Maybe. Maybe not. But keep getting caught up in the past and you'll turn out like me. And even if I don't regret the things I've done, that doesn't mean I'd want you following the trails I laid. You're a better person than that.
Edited 2017-01-11 23:54 (UTC)
valimar: (pic#10823251)

[personal profile] valimar 2017-01-12 03:40 pm (UTC)(link)
[ Had this been any other situation, the hair ruffling would be met with a put-upon look. In this case, though it still feels pretty weird with Rean all dolled up in a dress, the gesture isn't unwelcome. ]

...Do you really think so?

[ Rean's voice is still a little too quiet, still not looking at Crow. Because he really, honestly doubted it. Because Crow didn't know about that... Because Rean never said anything either, even if he's sure Crow's long since caught on by now.

He knew he promised to keep moving forward, relentlessly. Everyone else already set off on their own paths, following their own trails they've laid out. And where was he? What was he doing, having chosen to stay behind? To remain in the same place as always. Though it was his decision, there was no denying that it's never been the same since. ...Perhaps it wouldn't be too far off the mark for him to feel like he's stagnating. ]


Well, I have to admit you're right about one thing: I'm probably not cut out for that kind of work.

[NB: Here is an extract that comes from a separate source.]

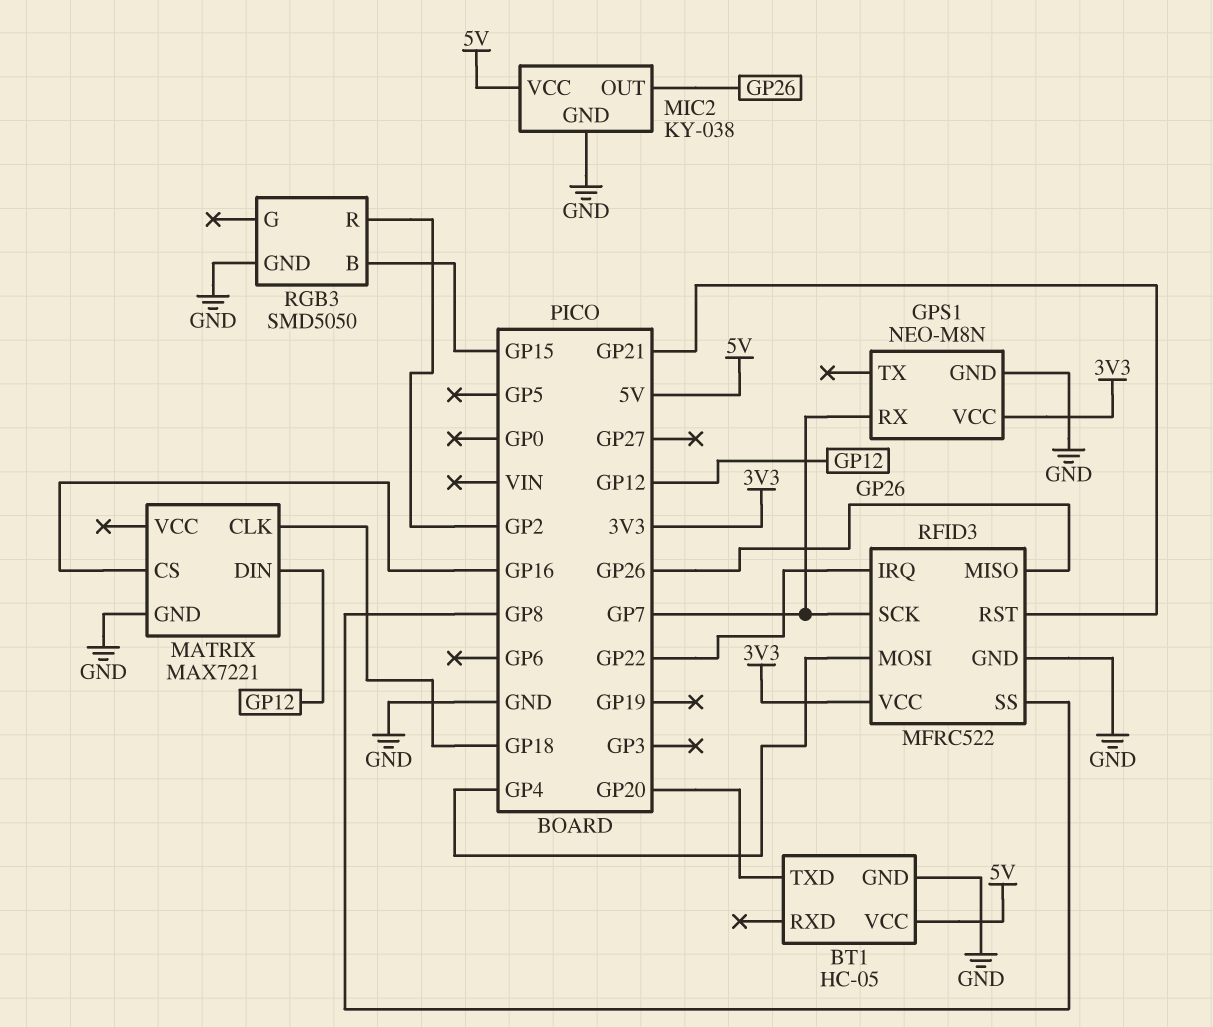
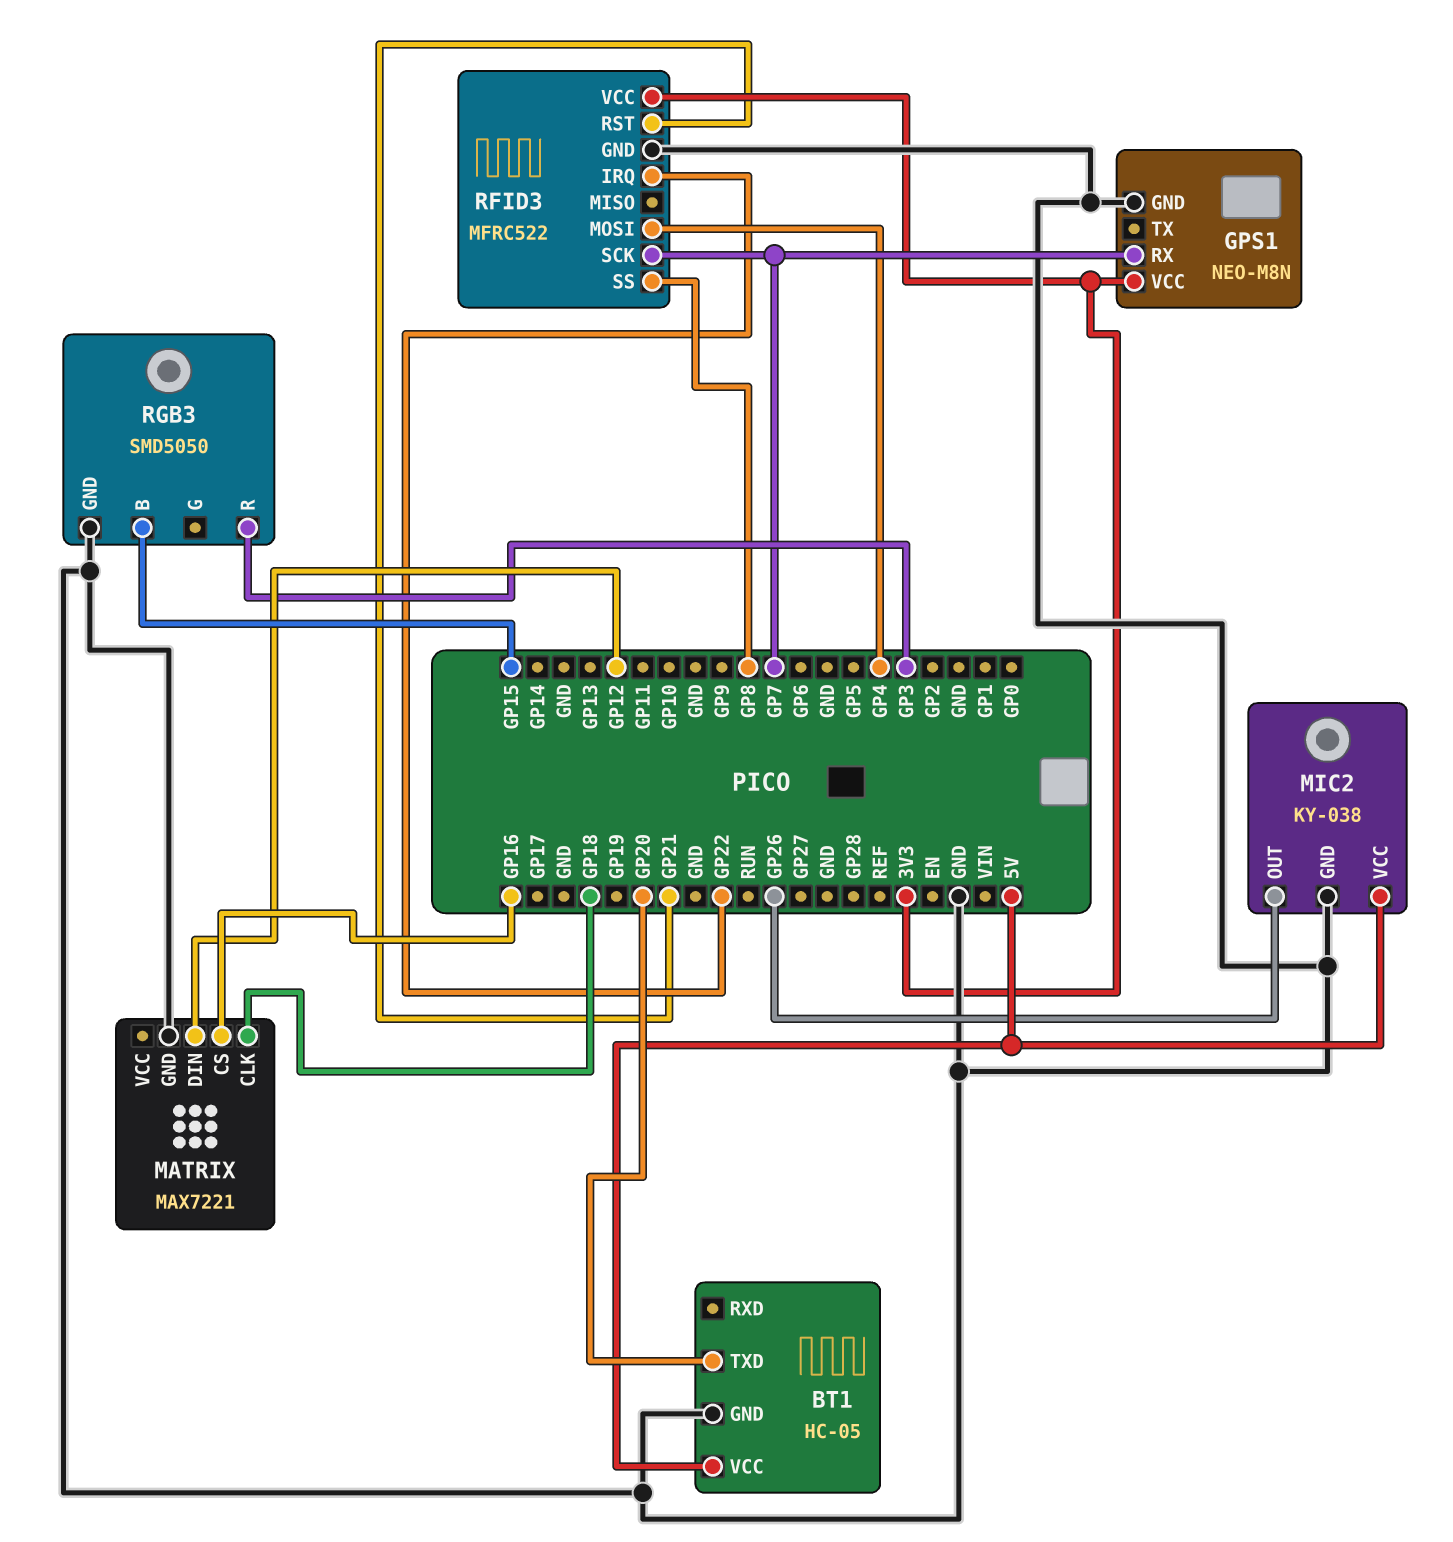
RFID3 pin MISO: GP26 -> none
RGB3 pin R: GP2 -> GP3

Still, as long as you have no regrets, no loose ends... [ There's a brief hint of emotion in his tone. ] Then that's really all that matters, doesn't it?
Edited (grammar) 2017-01-13 01:31 (UTC)
nevergraduating: but to go for an all or nothing gamble. (sometimes you've got nothing left--)

[personal profile] nevergraduating 2017-01-13 05:06 am (UTC)(link)
If I give you an answer to that, I'll be even cheesier than I've already been. ...But yeah. I think so.

[Even if Rean hasn't been saying certain things, hasn't mentioned much about anything after the last time they parted... he hasn't gotten the sense that it meant that Rean was in the wrong about it. And even if things were being hidden, it's not as if Crow has any room to judge. It's not like he'd been the most candid person in the months they've known each other.

Still, he's not sure if he should call it shock or surprise or dissatisfaction, but this wasn't the way he had thought things would turn out. With how far Class VII had come, with how far Rean had come... seeing him stopped in place, lingering on hypotheticals and what-ifs was something he doesn't quite know how to feel about. Maybe something resembling disappointment, but less directed at Rean and moreso at... whatever vague and undefined thing that was responsible. Maybe even himself, a little.]


Having no regrets isn't all it's cracked up to be, and I'd say what matters most comes down to making your own decisions. For me, I made my choices and I accepted the consequences that came with it, good or bad.

[And with eyes looking staring straight into Rean's own--]

I think it's about time for you to accept that too.